Mr. Doctorow noted that, just as the internet has made routine tasks less burdensome, it has also made scams much easier to pull off. Picture an old-school boiler room in which fast-talking con artists place hundreds of phone calls in an effort to fleece strangers out of their savings, he said. Now fast forward to 2024, when scammers can send out millions of phishing texts and emails with the help of bots.
“If you can automate parts of it,” Mr. Doctorow said, “you can cast a much wider net.”
Text scams tricked Americans out of $300 million in 2022, the Federal Trade Commission reported. That same year, Americans received 225 billion spam texts, a 157 percent increase from the previous year, according to a report by Robokiller, a company that sells a spam-blocker app.

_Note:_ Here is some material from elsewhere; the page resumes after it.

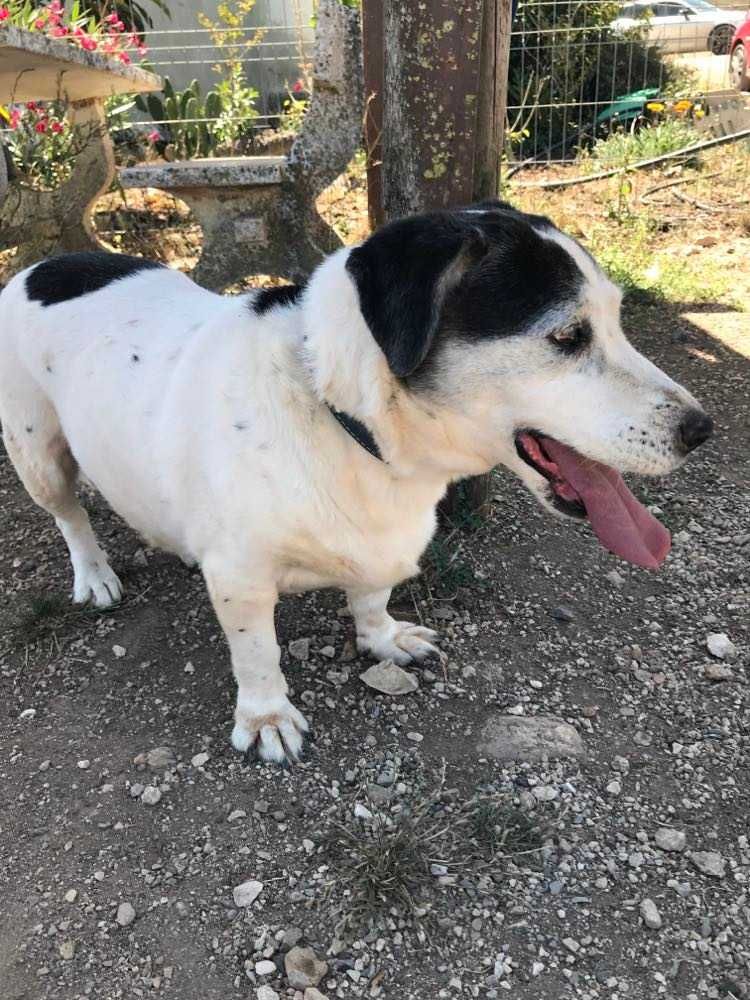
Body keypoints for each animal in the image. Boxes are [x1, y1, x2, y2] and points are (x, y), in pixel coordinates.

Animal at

As digitally savvy and cautious as he is, Mr. Doctorow is not immune to phishing.
In December, while vacationing with his family in New Orleans, he got a call from his bank asking if had spent $1,000 at an Apple store in New York. In fact, the caller was a scammer who had gotten hold of Mr. Doctorow’s phone number and the name of his credit union — perhaps from one of the many data brokers that collect personal information and sell it to third parties — and then used spoofing software to appear as his bank on his caller ID.
During the call, Mr. Doctorow gave out the last seven digits of his debit card number — enough information for the scammer to run up charges on his account.
Sophisticated tech makes this kind of deception possible. But Mr. Doctorow argued that, thanks to outsourcing and automation, the typical communication sent by the customer service departments of many large companies has become “indistinguishable from a phishing scam.”
The prevalence of online deceptions can also add a bit of unwanted drama to mundane tasks. Recently, Ms. Rutledge, the psychologist, thought she was being scammed when she received a letter from a government office on “the crappiest letterhead I’ve ever seen.”